Well, the links were all generated with a sed command that may be imperfect. Note that most earlier editions did not have links, just urls. So this is an improvement. I'll look into it but we're already working on the next edition!
Do you have undated info on radioactive isotopes in milk in the U.S? Concentrations? Decreasing/increasing? In other foods? Same quantity questions for other foods? While everyone should be concerned about world nuclear events, many will also be concerned about their own food supply.
Thank you.
Probably a mistype: "It is being reported that injection cooling has replaced circulatory cooling at Reactor 1". Should be the other way around, based on the sense of the paragraph and the feed.

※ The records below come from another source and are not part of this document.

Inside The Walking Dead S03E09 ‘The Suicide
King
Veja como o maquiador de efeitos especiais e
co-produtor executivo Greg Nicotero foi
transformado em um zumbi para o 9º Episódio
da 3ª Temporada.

Yes, a mistype, thanks! Fixed.
Nick I'm not sure exactly what you are asking for.
Does anyone know what proportion of Japan's land area has been made uninhabitable by the nuclear disaster?
@Nck: I'm not quit sure what you're asking either, but the Nuclear Engineering Department at Berkeley has been sampling and posting results fairly regularly for some foods, milk, water and air. http://www.nuc.berkeley.edu/UCBAirSampling
It is not the policy of the U.S. to restrict imports from Japan. Explicitly. I do not know if we are testing any part of what we receive. EPA has suspended their stepped-up sampling (as of May: "Since May, sample analyses have predominantly shown no detections of radionuclides associated with the Japanese nuclear incident") but will continue to test water and milk every three months. They might have something to say soon.
http://www.lajollalight.com/2011/08/15/traces-of-radioactive-sulfur-mea…
from: http://www.globalpost.com/dispatch/news/regions/asia-pacific/japan/1108…
"The amount of radioactive cesium-137 that has so far been released by the Fukushima Daiichi nuclear disaster is equal to 168 Hiroshima atomic bombs, according to government estimates.
Cesium-137 is a radioactive isotope of cesium, and is the principal source of radiation in the dead zone around the Chernobyl nuclear power plant.
In a report on Thursday, the Japanese daily Tokyo Shimbun said the government calculated that the amount of cesium released in the six months since the three reactors were hit by the earthquake and tsunami is 15,000 tera becquerels.
In comparison, Little Boy, the World War II bomb dropped on the western Japanese city of Hiroshima, released 89 tera becquerels"
****************************
from: http://www.globalpost.com/dispatch/news/regions/asia-pacific/japan/1108…
"The Japanese government may declare areas near the destroyed Fukushima nuclear plant uninhabitable for more than 10 years - perhaps decades - because of radiation levels that are more than 500 times safety limits, according to newspaper reports...
The radiation readings were taken in 50 locations within a 12-mile radius of the Fukushima nuclear plant.
Radiation readings measuring up to 508.1 millisieverts per year were detected in Okuma town, 1.8 miles from the plant, compared with the internationally recommended limit of 1 millisievert a year, the Ministry of Education, Culture, Sports, Science and Technology, said on its website, Bloomberg reports."